◆ Gösterilen Metin:
OKan bayülgen'in kahve ağzıyla espriler yapmaya başladığı programdır. En son tecavüzcü coşkun'un rus eşi hakkında, "ne tecavüz ediyordur coşkun abi ona" gibi bayağı bir espriyle program yapmaya çalışmaktaydı.
okan bayülgen'in sözlükleri takip ettiğinin bilinmesi nedeni ile hemen hemen bütün sözlüklerden canlı yorumlanan program. haftaya programda en güzel yorumu yapandan bahsedecekmiş gibi takılıyor herkes.
pavyoncu ablanın kıçında kurt olduğunu düşündüğümüz programdır. abla iki saattir oturamadı gitti. boyna ayağı kalkmakta saçma saçma gülmektedir kendisi. deli herhalde.
noldu bu adamın konuklarına ya artık kimse gelmiyor mu ne oluyor artık bu hafta güzel olur diye düşünmüştüm ama yorum bile yapmak istemiyorum programın kalitesi sıfır! okan artık milletle dalga geçtiği şeyi kendisi yapmaya başladı. okan'ın programının medya arkasını kim yapacaksa artık...
edit: bu mehtap beni ayar etti. abi abi diye diye her lafa girmesiyle tv yi kapatacağım az kaldı.
bu akşam ciddi ciddi oturup izleyeyim diye düşündüğüm, konukları görünce hastır diyip bilgisayarın başına geçtiğim program. yahu allah aşkına düzgün konuklar çağır mr bayülgen.
"mehtap" denen canlıyı konuk etmesiyle bu gece de reytingleri ezilip büzülecek olan programdır. eh be okan ne diyeyim sana. çağır bir bülent üstün'ü misal. neyse.
başlamasına dakikalar kala kimsenin "acaba konuklar kim çok merak ediyorum, bu gün okan'dan şöyle bi performans bekliyoruz, tüm haftanın stresini attıracak program az sonra başlıyor" gibi yorumlar içeren entryler girmediği; hatta hiç bir şey yazmadığı hakkında belki de ilk okan bayülgen programı. makina ve zaga başlamadan daha o hafta ile ilgili onlarca entry dökülürdü. hey gidi eski günler hey.. **
program boyunca beni güldüren tek şeyin programın hatırlamadığım bir zamanında ki okan bayülgen' in arkadaki aynamsı şeydeki gövdesinin kafasına oranla 89832 kat daha büyük gözüken görüntüsü olduğu program.
dün gece itibari ile izleyicisini baymış olan programdır.

◆ Yapılacaklar:
a - Okan Bayülgen programı hakkındaki metne göre program neden hemen hemen bütün sözlüklerden canlı olarak yorumlanıyor? Bir ila üç cümleyle açıklayın.
b - Okan Bayülgen programı hakkındaki metni kaldığı yerden sürdürün.
Kayıtlar başka bir kaynaktan alınmıştır.

◆ Derlenen Malzeme:
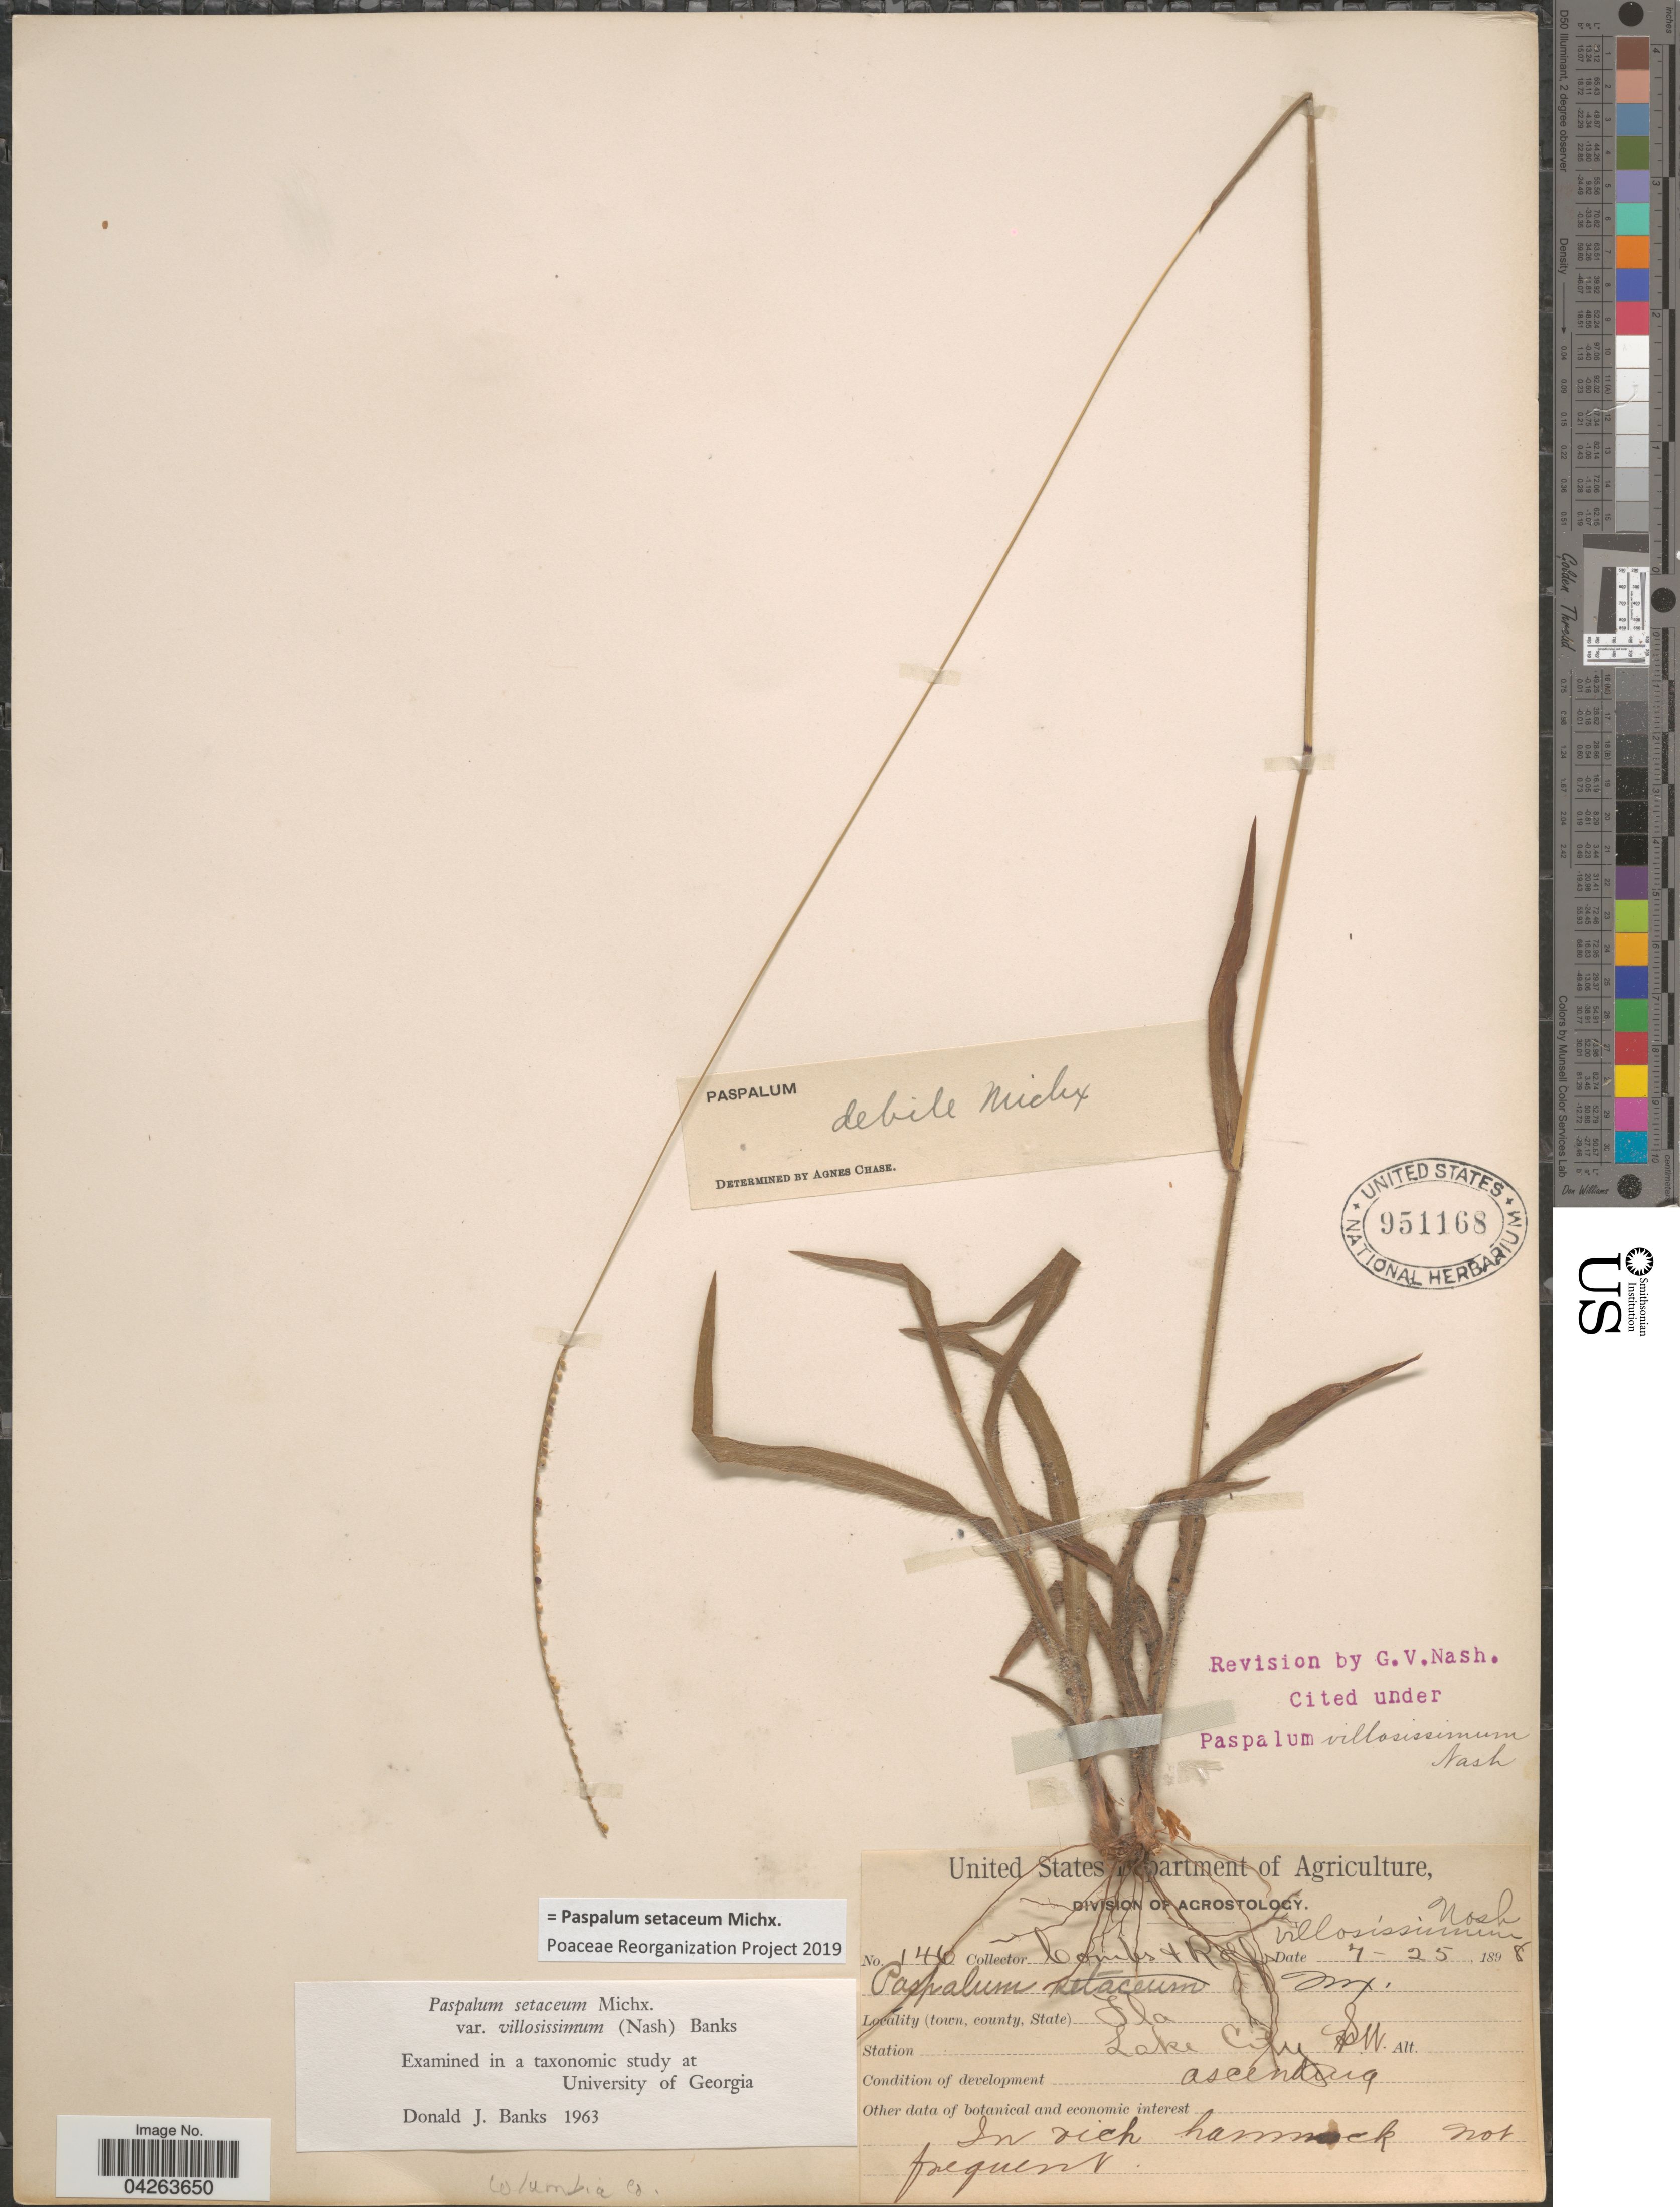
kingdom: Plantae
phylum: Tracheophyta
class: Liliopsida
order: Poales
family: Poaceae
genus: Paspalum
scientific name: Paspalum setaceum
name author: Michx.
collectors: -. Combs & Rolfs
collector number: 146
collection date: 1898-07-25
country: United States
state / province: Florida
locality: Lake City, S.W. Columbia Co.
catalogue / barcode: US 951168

◆ Görev Sonuçları:
a - Metne göre program, Okan Bayülgen'in sözlükleri takip ettiği bilindiği için hemen hemen bütün sözlüklerden canlı olarak yorumlanıyor.

b -
televizyonun başında uyuya kalmışım ben ki nadiren gerçekleşen bir hadisedir bu.
hayatımda hiç bir okan bayülgen programında bu kadar kötü bir konuk seçimi görmedim. kaç haftadır resmen dalga geçtiği kafa bulduğu esra erolu sanki çok önemli bir kişiymi gibi bütün programa yaydı durdu. yok şöyleymiş yok böyleymiş. ulan sonrada milleti küçümsüyor neden bu programları izliyosunuz diye.
kardeşim madem öyle sen neden böyle bir programın sunucusuna neredeyse bütün bir programını arıyorsun diye sormazlar mı adam, sorarlar sanırım, sordum bile.
koca memlekette adam mı kalmadı kardeşim programa çağıracak.
programın tek elle tutulur tarafı niran ünsal ın canlı performanslarıydı sanırım. onun dışına izleyicinin saatlerini çalmakdan öteye gitmeyen bir program oldu.
mümkünse daha iyi konuklarla okan bey, mümkünse yani, aslında mümkün bence.
sabah sabah kalkılır ve dünden kalma bu halle onca olumsuz eleştirinin yeri yurdu merak edilir. yahu bu kadar mu kötüydü de benim haberim yok? ee ben de izledim hem de bu hasta halimle... gözlerim uykusuzluktan ağırırken, bitmek bilmeyen öksürüklerim hızla artarlarken ve ateşim çıkarken... antibiyotiğe teslim olmuşken. halimden çok da mutluydum aslında yani geçen haftalara göre güzelleşen ve kendini bulmuş bir programı izlerken, sabah 4.30da biterken de iyi geçtiğini düşünmüştüm ve benim gibi düşünen pek de yokmuş demek ki.
dün gece ne vardı? yaratıcılıktan bahsederken bana pek de yabancı gelen sözcüklerle can sıkan öykü ve berk; sesi güzel mi kötü mü bir türlü çözemediğim tuhaf tan; herkesin en az bir kere mutlaka izlediği, belgesel izleyen yurdum insanının haberi olmadığı ve entelektüel sınıfa girmeye çalışanların tanımadığı ama benim eğer evdeysem ''hadi bir eğleniyim bakalım azgın adamlar napıyorlar?'' diye izlediğim programın sunucusu esra erol; sesinin güzelliğini kabul ettiğim ancak telefondaki izleyiciye ''arşivindeki albümleri söyle.'' diyerek aklınca laf koymaya çalışan ve sınava tabi tutan niran ünsal; karın ve kol kaslarını ''bakın bende neler var'' diyerek göstermekten çekinmeyen ne yaptığını çözemediğim, kırmızı ayakkabılarının esrarını merak ettiğim kuaförden dönme technocu kemal doğulu; sakin, sessiz ve güzel eyşan özhim.
üzülerek diyorum ki uyutan bir program. zaganın ilk gününden beri yani 1998'den beri okan bayülgen'in hiç bir yapımını kaçırmadan izliyordum, hiç bir programda uyuduğumu hatırlamıyorum.. hatta pazar günüydü uzun süre zaga ve ertesi gün okul olmasına rağmen uyumuyorduk çünkü uyutmuyordu program..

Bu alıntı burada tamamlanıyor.